Assess that the AI is fit for New Zealand purposes, including such things as using the correct language for those who are disabled.

During the procurement process: Require prospective vendors to communicate what they are doing to manage AI risks.

Compare providers to identify how they contribute to such things as equity, benefits, and relevance to New Zealand systems. It is important to foster local innovation and innovations that don't underserve New Zealanders by using overseas models and algorithms.
Consider if there are options to collaborate with private entities and share benefits.
Ensure that both the procurers and users of AI understand their responsibilities. Not all responsibility lies with the supplier.
Require the completion of privacy and AI impact assessments by both the AI entity and the procuring agency.
Understand the governance practices for these commercial entities in the use of AI and in managing bias, transparency, etc.
Be aware of the risk with closed-source AI e.g., in terms of vendor lock- in.

Post-procurement and governance: Implement and monitor ethical responses within the agency and with the vendor.

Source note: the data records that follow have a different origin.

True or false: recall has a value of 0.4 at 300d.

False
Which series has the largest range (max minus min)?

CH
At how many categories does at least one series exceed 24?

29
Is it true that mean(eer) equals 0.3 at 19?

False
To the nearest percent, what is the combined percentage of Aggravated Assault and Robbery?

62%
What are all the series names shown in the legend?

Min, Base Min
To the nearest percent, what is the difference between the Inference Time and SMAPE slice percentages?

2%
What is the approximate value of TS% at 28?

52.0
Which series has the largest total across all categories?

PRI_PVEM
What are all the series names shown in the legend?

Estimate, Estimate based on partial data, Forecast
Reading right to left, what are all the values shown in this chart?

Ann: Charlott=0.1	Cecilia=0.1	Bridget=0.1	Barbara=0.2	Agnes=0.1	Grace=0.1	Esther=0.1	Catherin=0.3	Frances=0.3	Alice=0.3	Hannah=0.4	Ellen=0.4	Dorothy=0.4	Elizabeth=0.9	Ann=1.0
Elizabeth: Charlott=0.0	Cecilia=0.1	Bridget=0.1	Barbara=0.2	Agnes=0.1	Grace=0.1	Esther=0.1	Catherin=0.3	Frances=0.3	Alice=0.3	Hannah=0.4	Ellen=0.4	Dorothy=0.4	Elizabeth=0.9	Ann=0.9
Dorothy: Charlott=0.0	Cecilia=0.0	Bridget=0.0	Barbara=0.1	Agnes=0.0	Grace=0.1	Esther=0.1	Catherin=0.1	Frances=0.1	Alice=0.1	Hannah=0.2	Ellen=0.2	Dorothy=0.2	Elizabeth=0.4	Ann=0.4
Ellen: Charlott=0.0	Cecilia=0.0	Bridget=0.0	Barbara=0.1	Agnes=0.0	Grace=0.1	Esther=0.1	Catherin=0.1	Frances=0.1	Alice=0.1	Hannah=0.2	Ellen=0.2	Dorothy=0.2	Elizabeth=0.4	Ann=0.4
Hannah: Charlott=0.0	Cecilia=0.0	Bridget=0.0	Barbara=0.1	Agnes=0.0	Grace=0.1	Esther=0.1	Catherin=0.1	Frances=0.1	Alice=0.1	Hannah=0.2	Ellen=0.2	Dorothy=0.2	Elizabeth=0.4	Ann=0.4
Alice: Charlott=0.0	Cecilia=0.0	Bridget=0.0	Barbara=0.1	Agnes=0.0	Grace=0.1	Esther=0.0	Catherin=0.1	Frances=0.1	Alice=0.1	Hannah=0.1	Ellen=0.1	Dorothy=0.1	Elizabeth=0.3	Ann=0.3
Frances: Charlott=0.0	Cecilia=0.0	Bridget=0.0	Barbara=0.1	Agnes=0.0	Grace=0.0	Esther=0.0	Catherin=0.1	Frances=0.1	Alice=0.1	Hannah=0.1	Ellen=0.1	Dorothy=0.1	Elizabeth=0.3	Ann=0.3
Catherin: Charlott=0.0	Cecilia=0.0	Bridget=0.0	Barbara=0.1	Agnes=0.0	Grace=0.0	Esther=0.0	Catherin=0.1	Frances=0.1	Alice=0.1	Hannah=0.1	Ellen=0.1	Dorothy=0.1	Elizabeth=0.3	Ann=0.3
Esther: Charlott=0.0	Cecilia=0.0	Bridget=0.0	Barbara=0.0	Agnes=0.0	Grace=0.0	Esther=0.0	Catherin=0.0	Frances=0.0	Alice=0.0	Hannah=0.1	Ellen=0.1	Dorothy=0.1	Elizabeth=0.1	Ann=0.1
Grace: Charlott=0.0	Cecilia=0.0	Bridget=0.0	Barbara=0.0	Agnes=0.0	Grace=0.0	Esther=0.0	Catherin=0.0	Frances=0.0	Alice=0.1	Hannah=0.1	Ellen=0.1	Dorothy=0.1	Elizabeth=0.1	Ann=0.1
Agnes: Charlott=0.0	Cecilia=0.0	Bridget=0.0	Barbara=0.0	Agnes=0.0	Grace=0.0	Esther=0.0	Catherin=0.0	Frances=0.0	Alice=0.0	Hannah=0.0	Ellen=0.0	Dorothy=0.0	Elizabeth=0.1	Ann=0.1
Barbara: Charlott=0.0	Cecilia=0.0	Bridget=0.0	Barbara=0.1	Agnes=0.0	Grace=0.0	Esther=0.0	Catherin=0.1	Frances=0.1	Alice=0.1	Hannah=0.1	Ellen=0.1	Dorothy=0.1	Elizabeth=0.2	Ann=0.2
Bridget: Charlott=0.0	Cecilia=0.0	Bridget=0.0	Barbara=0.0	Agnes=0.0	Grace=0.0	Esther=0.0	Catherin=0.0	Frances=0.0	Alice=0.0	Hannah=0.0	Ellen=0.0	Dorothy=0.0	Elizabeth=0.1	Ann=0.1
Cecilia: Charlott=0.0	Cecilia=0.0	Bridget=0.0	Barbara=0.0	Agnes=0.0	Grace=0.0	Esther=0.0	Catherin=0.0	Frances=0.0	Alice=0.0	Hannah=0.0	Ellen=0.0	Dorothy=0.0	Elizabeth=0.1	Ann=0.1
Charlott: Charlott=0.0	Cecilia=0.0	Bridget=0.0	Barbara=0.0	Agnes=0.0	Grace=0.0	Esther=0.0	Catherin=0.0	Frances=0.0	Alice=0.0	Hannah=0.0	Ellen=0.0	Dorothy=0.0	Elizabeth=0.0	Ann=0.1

Continual monitoring and testing are needed to ensure that the model does not drift, and that bias is not present.
Make Audit Principles explicit upfront to set clear expectations for the public (note that the Global Partnership on Artificial Intelligence (GPAI) is currently developing Audit requirements).
Understand the appropriate place for a human-in-the-loop.
Provide training for those who will use the AI.

Getting informed consent

Steps to support informed consent when developing a survey

Create a clear Information Sheet with important information, rather than embedding this in the survey itself where it could easily get lost.
Add in some Consent Statements at the start of the survey that convey exactly what participants are clicking ’Agree‘ to....,i.e. that they have read and understood the Information Sheet, had the opportunity to ask questions, know that they can withdraw, and—in cases of data matching—agree to this (e.g., that their responses will be linked to a limited set of variables for the purposes of this study only).
Identify the parties involved in collecting, processing and managing the data, including branding logos.
Identify the project leader or contact person by name and provide fulsome contact details, not a generic email. Whom should participants contact if they have questions/ complaints, or wish to withdraw?
Consider a contact for Māori Cultural Support and any other counselling/ support that may be helpful, depending on the nature of questions being asked.
Explain how the individual's contact address has been obtained.
Detail the anticipated benefits, explaining who will be interested in the results. Some history of the survey and the gains that have resulted would provide valuable context.
Insert a withdrawal statement, providing an indicative date up to which it is possible to withdraw data identifiable as belonging to a person, even if they have completed and submitted the survey.
Explain any consultation on the data collection/survey approach.
Provide reassurance where possible, e.g., when data will be deleted, who will have access to it, if it will be deidentified, what it will and won’t be used for, and that it won’t be used for any other purpose.
Distinguish the management of identifiable and coded/anonymised data (access, storage, destruction).
Consider using a diagram/flow chart for those who are more visual, to show what happens to their data, e.g., the data sources, the flow of data, any sharing data with other parties, and the various gates data moves though for linking, de-identifying, etc. over the study lifecycle.